In equine medicine, observation of the highly regenerative capacity of horse oral mucosa suggests the existence of a robust stem cell population in that tissue [48]. This assumption is confirmed in this study where OM-MSC and its secretome showed a positive impact on wound healing. More work needs to be directed in understanding the best therapeutic window and the best bandage protocol for optimization of these innovative treatments. However, these results already suggest that, during the early stage of healing, an HA-gel containing OM-MSC or its secretome induces a more rapid contraction profile in TH wounds and that OM-MSC gel has a stimulating effect on FL wound contraction and epithelialization process.

Data Availability

The datasets used and/or analyzed during the current study are available from the corresponding author on reasonable request.

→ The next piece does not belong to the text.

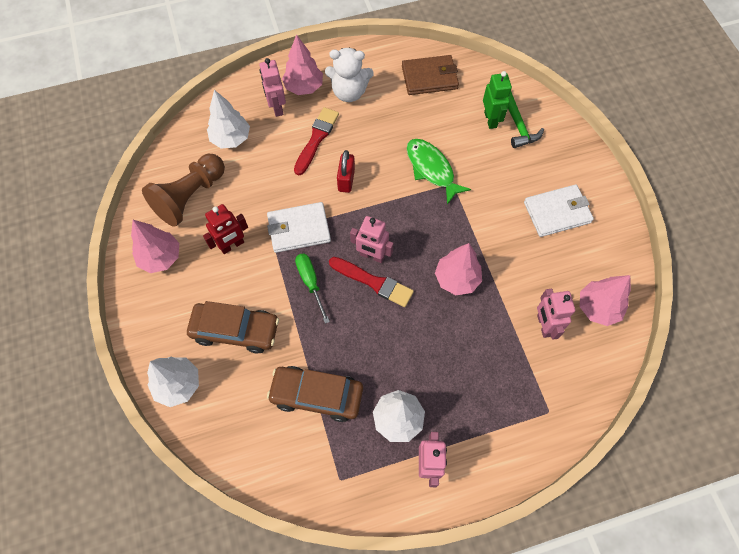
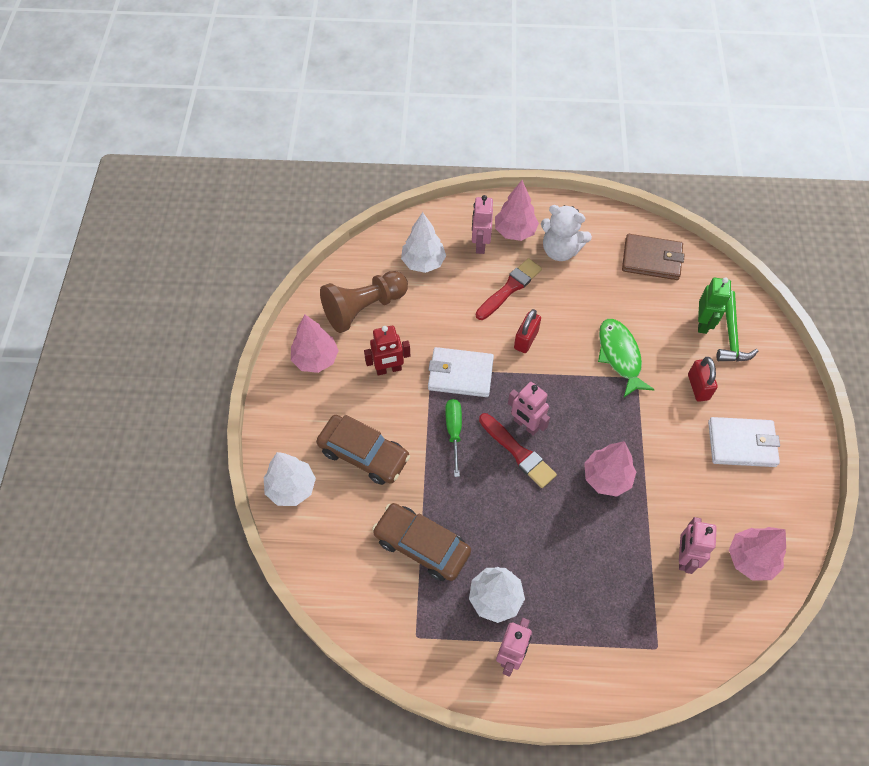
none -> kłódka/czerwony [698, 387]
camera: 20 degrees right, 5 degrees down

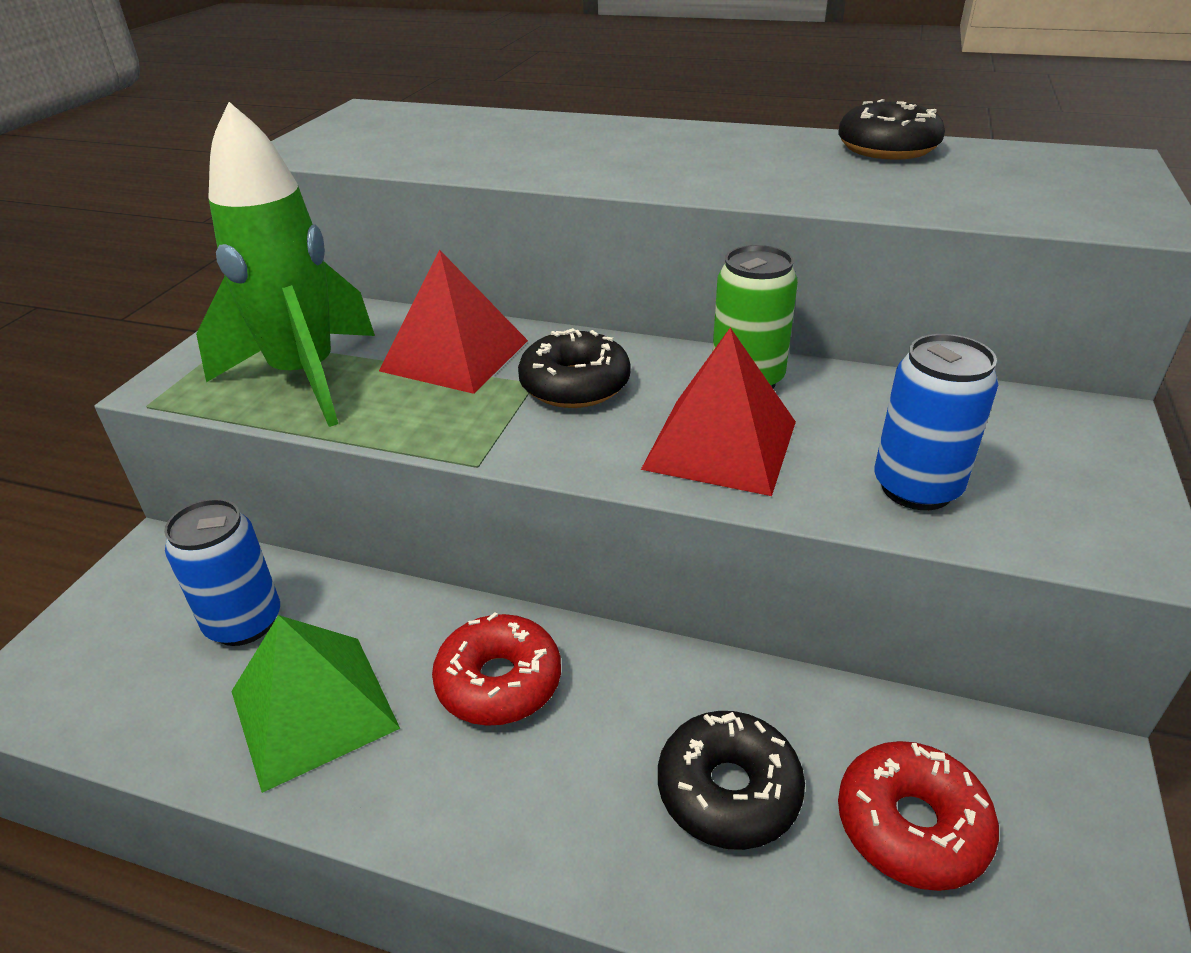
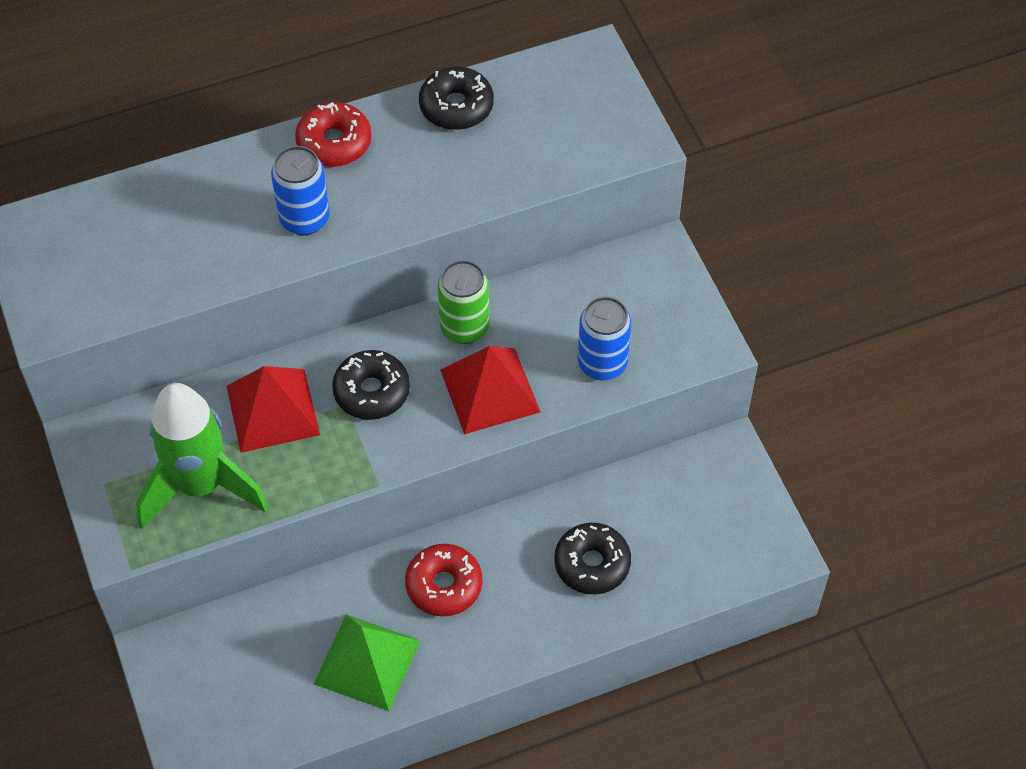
puszka/niebieski [244, 622] -> puszka/niebieski [304, 219], move
donut/czerwony [911, 825] -> donut/czerwony [334, 143], move
camera: 40 degrees left, 20 degrees up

Treatments were graciously provided by StemT (Stem cell products) and by GenBiotech, Antibes, France (HA). This work was performed as part of the senior author employment at the Groupe de Recherche en Médecine et Rééducation des Equidés de Sport of the Veterinary School of Lyon, VetAgro Sup. This manuscript was previously presented as a poster at the ECVS annual scientific meeting as per the following link: https://www.ecvs.org/members/downloads/2021_LA_Proceedings.pdf.

Conflicts of Interest

Pauline Cajon and Tewfik Kadri are StemT’s employees; they produced stem cell-based products but did not participate in the clinical study. The other authors declare that they have no conflicts of interest.